Prison located in Monterrey, northern Mexico

Topo Chico was a prison located in Monterrey, northern Mexico, close to metro station.

The prison is an establishment of the Federal Government of Mexico and is administered by the Secretariat of Public Security (Secretaría de Seguridad Pública, SSP). The director of the prison is Gregoria Salazar Robles, appointed 12 March 2012.

As of September 2015 the prison was overcrowded with a capacity for 3,685 inmates but a population of 4,091. The infrastructure in poor condition with generally no water, light or ventilation in the cells according to a 2014 report by United Nations Special Rapporteur Juan E. Méndez.

==Incidents==

In 2011 police found the dismembered body of prison security chief Francisco Martinez Ramirez in a plastic box inside a car abandoned near Topo Chico.

On 21 February 2012, 3 inmates were stabbed to death in targeted attacks at the prison.

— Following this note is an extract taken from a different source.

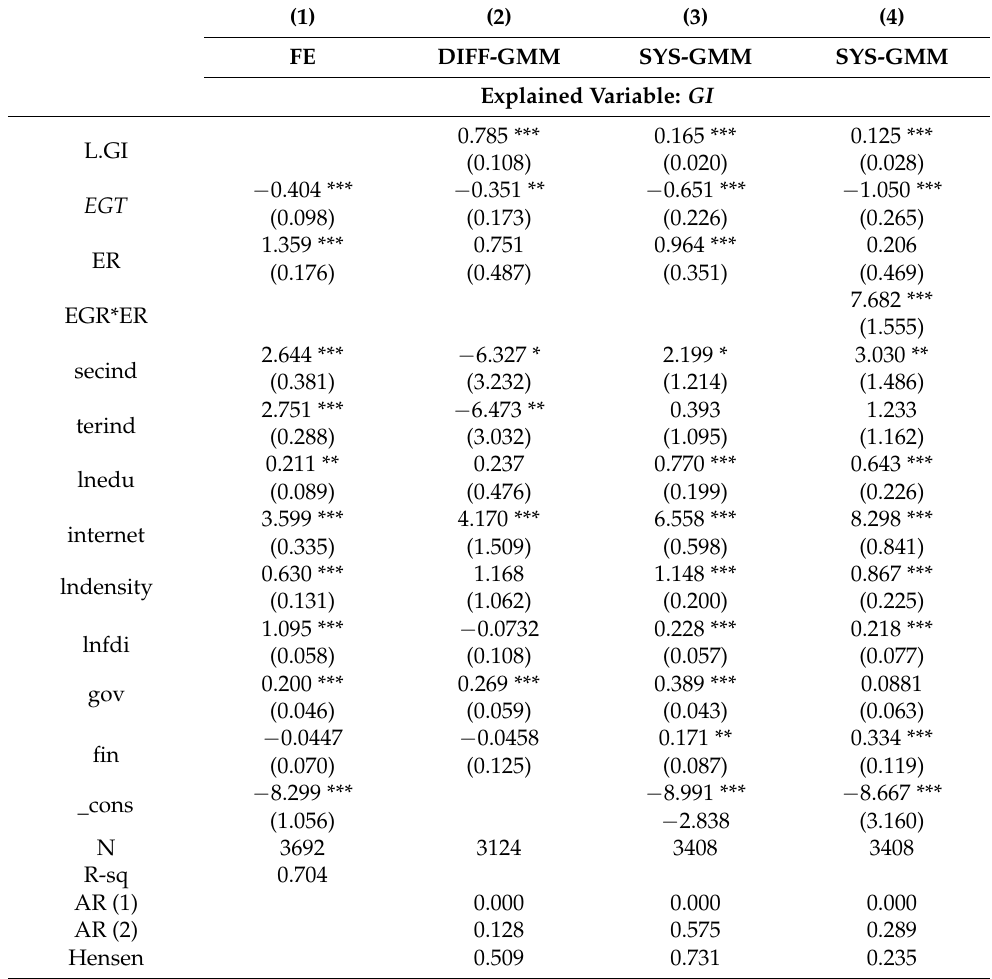
Table 2. Benchmark regression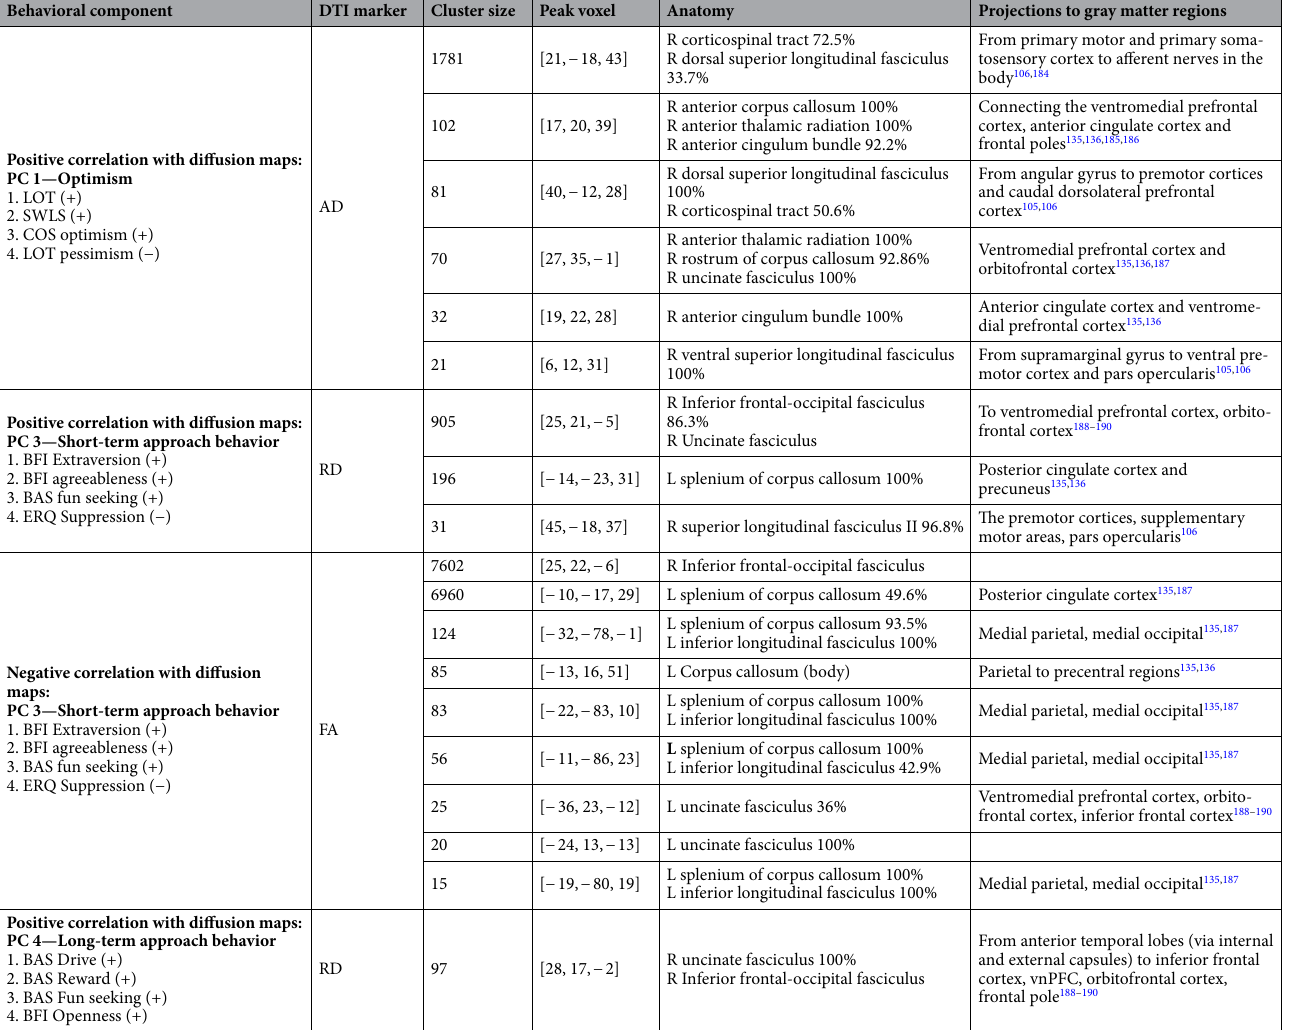
Table 2. TBSS randomized results with TFCE at p < .05 after 5000 permutations. The correlation results for behavior data with DTI maps for axial diffusivity (AD), radial diffusivity (RD) and fractional anisotropy (FA) are presented along with the cluster size, peak voxel coordinate and tract anatomy of the findings. LOT — Life LOT — Life Orientation Test. SWLS — Satisfaction With Life Scale. COS — Comparative Optimism Scale. BIS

On 11 February 2016, 49 inmates were killed and 12 injured following a fight between two rival gangs at Topo Chico in which inmates set fires affecting two of the prison's units. Governor of Nuevo León state Jaime Rodríguez Calderón told journalists that one of the factions involved in the violence was led by a leader of the Zetas Cartel, and the leader of the other group was identified by Mexican media as a leader of the Gulf Cartel.